In Angular 1, I often used service factories to store the general state that is available for many components. It seems that in Angular 2, all services that are introduced as @Injectable () are created every time, thereby losing their general state.
I 'register' the service in the root module of the meta key providers , but still I get a temporary instance.
What I have:
Injectable() export class ArtistService { constructor(private http:Http) {
to call it in the component, then:
@Component({ selector: 'artist-display', templateUrl: './artistDisplay.html', }) export class ArtistDisplay { constructor(private artistService: ArtistService) {
And the definition of the module:
@NgModule({ declarations: [...], imports: [BrowserModule, FormsModule, HttpModule, RouterModule.forRoot(rootRouterConfig)], providers : [ ArtistService, // make sure you use this for Hash Urls rather than HTML 5 routing { provide: LocationStrategy, useClass: HashLocationStrategy }, ], bootstrap: [AppComponent] })

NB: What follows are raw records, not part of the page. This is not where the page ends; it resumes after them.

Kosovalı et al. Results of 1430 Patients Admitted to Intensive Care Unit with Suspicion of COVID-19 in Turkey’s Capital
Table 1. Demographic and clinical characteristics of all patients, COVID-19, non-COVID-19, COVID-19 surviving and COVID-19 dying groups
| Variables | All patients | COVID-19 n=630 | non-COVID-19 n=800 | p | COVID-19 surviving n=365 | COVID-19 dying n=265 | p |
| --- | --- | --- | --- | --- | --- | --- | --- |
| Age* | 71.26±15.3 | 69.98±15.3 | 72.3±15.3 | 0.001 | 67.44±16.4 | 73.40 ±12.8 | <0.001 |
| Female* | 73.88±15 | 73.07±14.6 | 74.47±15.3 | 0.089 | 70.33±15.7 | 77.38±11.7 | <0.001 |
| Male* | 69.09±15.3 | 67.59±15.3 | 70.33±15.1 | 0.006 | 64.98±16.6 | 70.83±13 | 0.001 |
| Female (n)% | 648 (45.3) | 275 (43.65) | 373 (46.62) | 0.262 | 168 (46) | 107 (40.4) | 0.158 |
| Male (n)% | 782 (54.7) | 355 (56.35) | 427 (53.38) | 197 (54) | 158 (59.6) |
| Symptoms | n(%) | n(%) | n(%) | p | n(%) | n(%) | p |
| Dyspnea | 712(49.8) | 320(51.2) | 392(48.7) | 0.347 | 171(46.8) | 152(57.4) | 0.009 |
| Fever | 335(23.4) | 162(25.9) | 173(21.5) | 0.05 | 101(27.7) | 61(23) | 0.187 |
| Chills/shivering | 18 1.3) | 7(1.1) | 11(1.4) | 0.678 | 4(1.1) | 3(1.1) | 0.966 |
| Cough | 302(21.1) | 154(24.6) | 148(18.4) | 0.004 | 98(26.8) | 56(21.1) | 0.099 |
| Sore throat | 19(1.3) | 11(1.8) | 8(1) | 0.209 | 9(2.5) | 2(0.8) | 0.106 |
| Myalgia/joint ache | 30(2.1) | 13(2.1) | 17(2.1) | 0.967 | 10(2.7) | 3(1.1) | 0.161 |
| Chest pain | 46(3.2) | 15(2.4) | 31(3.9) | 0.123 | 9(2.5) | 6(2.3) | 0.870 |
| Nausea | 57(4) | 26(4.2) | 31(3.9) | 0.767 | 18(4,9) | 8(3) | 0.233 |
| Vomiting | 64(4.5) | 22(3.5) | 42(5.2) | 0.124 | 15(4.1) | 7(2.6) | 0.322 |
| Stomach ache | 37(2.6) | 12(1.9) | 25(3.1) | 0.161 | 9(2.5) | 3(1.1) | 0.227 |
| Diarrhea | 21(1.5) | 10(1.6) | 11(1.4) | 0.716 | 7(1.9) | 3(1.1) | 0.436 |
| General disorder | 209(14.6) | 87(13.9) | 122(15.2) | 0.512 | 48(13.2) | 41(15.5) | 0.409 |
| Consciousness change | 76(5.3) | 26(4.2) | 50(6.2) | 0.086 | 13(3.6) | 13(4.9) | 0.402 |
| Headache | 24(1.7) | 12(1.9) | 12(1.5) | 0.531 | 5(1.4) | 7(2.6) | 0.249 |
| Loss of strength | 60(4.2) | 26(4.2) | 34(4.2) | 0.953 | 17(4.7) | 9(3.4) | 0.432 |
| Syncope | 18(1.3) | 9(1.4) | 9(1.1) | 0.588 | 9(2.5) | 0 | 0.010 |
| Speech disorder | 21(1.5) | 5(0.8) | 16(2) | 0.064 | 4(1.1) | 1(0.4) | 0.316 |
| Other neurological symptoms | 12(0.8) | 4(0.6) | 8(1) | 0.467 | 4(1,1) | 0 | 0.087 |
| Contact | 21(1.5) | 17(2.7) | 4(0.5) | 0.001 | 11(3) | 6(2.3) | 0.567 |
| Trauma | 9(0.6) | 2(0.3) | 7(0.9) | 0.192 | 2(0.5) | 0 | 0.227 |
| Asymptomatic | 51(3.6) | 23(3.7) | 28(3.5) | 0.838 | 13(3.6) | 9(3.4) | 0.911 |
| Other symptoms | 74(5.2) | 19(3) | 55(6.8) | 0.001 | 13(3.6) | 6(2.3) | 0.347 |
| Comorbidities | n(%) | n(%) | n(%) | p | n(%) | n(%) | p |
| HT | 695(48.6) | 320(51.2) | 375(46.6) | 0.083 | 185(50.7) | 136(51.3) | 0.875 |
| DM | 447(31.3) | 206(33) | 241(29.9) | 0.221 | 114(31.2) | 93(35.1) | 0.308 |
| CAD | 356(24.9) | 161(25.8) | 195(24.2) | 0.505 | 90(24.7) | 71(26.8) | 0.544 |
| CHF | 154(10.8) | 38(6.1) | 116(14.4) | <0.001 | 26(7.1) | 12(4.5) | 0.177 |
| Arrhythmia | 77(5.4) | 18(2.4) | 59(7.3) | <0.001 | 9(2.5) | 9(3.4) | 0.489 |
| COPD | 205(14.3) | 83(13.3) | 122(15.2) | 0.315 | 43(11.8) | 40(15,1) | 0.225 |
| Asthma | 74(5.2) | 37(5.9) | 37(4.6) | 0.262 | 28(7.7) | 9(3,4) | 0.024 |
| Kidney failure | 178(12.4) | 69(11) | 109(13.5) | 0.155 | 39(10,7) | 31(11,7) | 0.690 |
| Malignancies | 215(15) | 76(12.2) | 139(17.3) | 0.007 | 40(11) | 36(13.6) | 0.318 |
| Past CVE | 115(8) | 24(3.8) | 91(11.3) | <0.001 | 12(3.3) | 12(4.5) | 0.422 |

I suspect there might be some other way to βregister" the ArtistService so that it ArtistService loaded as a static instance? Is this possible using DI or is it necessary to create a static instance method manually?
Update:
It turns out that the code above works . I was looking for the wrong place and a logical error that led to incorrect data caching.
The code above works and assigns the service in the top-level providers section of the top-level AppModule - this is the key to keep the parent link loaded for the duration of the AppComponent. which actually stays loaded for the lifetime of the application, providing an instance of Singleton .
To get a transient instance, you can declare the meta tag providers and the service name on the actual component , which will then create the service when the component is loaded / reloaded.